Passage ▸
—————

In the event of infringement of the rules of Self-pickup, including cases where the User/Recipient was prompted to cancel their Order and purchase the Goods directly from the Seller, bypassing the Service, the Seller shall, at the request of Flowwow, pay a penalty to Flowwow in the amount of the Order value for each confirmed case, as well as compensate Flowwow for the damages caused.

In case of breaches of other terms and conditions of the Public Offer not explicitly specified in Section 6, the Seller shall, at the request of Flowwow, pay a penalty to Flowwow in the amount of 5000 (five thousands) AED for each confirmed case, as well as compensate Flowwow for the damages caused.

Flowwow has the right to withhold the amount of fines provided for in this clause of the Offer from funds due to the Seller in accordance with clause 4.7. of the Offer.

—————

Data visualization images
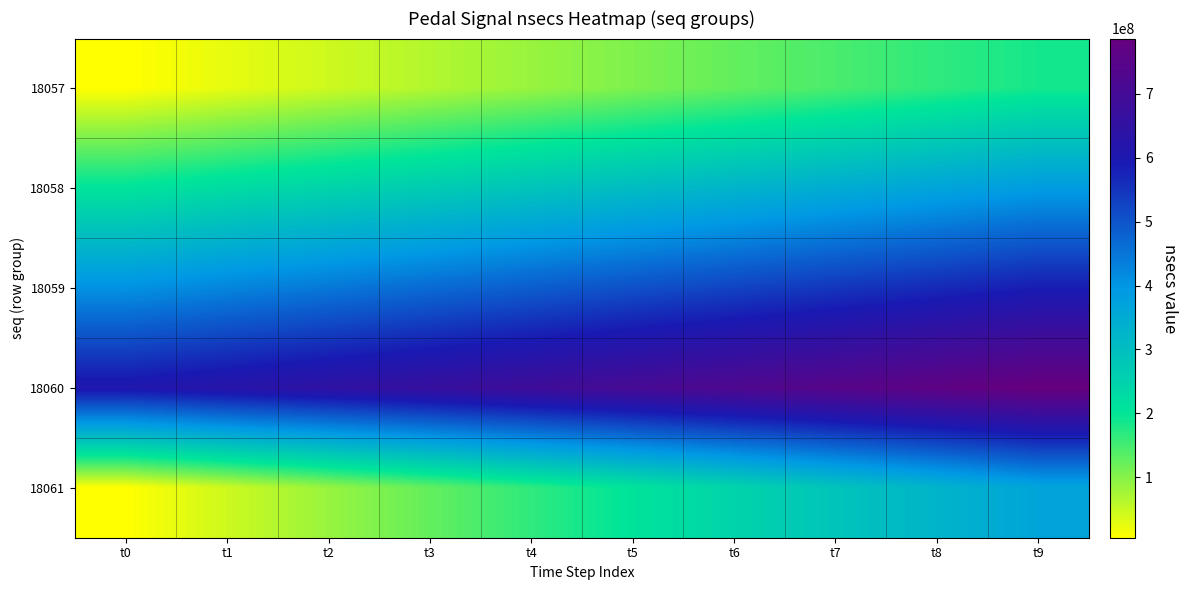

At how many categories does at least one series exceed 66935097?

10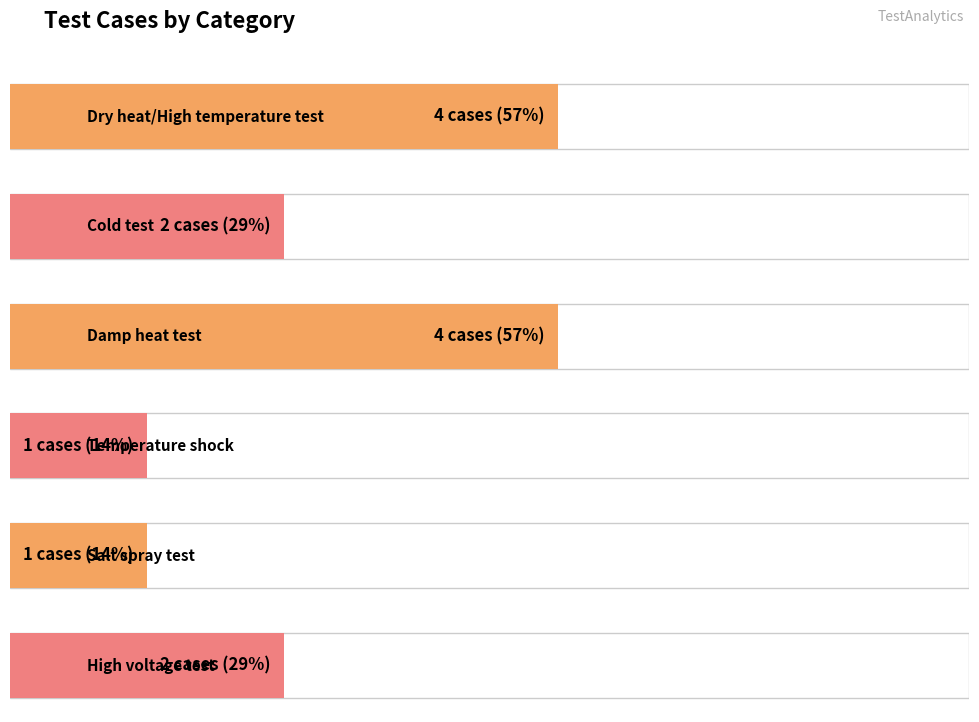

What is the value of the 5th bar from the left?

1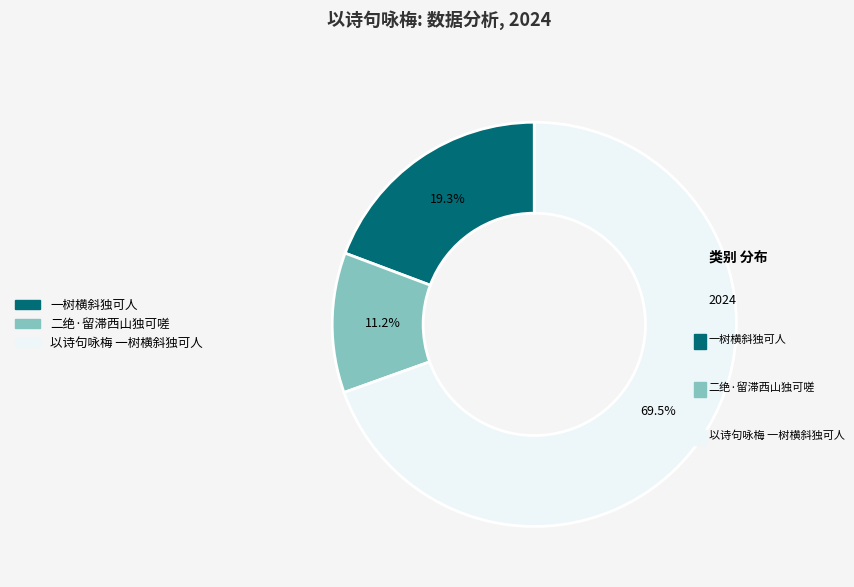

To the nearest percent, what is the average slice percentage?

33%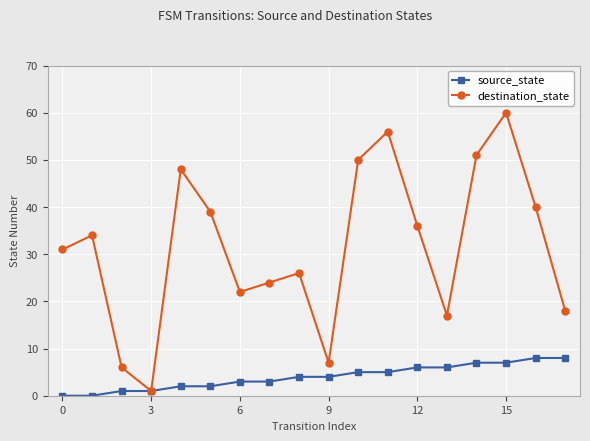

Which series has the largest range (max minus min)?

destination_state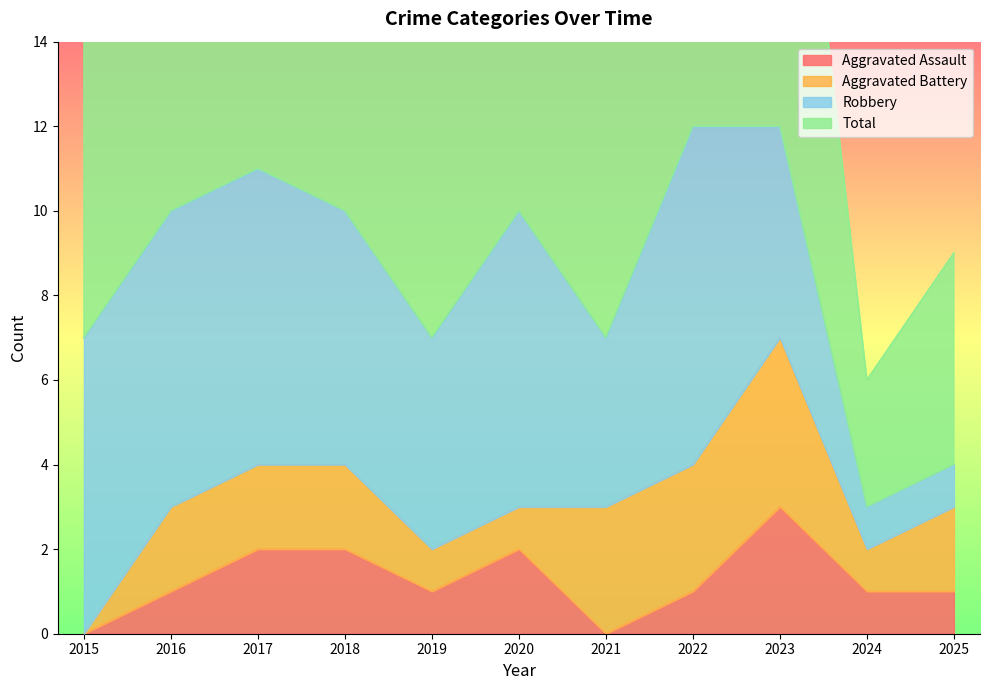

What is the spread (max minus min) of values at 2025?

8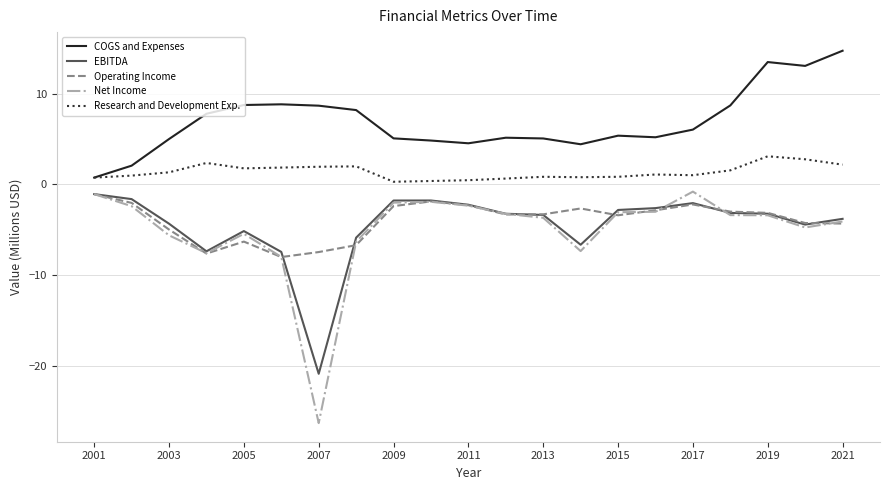

What is the maximum value for Operating Income?

-1.1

—————

Exercise requirements ▸
1. Print the portion of the penalty provisions starting with "In case of breaches" and going on through "of the Offer.".
2. State whether each statement agrees with the penalty provisions, answering yes or no and quoting the deciding words: (a) The penalty for infringing the Self-pickup rules equals the Order value for each confirmed case. (b) For breaches of other terms not explicitly specified in Section 6, the penalty is 10000 AED per confirmed case. (c) Flowwow may withhold fines from funds due to the Seller.
The records are separate material and form no part of the penalty provisions.

Results for each task ▸
1.
In case of breaches of other terms and conditions of the Public Offer not explicitly specified in Section 6, the Seller shall, at the request of Flowwow, pay a penalty to Flowwow in the amount of 5000 (five thousands) AED for each confirmed case, as well as compensate Flowwow for the damages caused.

Flowwow has the right to withhold the amount of fines provided for in this clause of the Offer from funds due to the Seller in accordance with clause 4.7. of the Offer.

2.
(a) Yes: "pay a penalty to Flowwow in the amount of the Order value for each confirmed case"
(b) No: "pay a penalty to Flowwow in the amount of 5000 (five thousands) AED for each confirmed case"
(c) Yes: "Flowwow has the right to withhold the amount of fines provided for in this clause of the Offer from funds due to the Seller"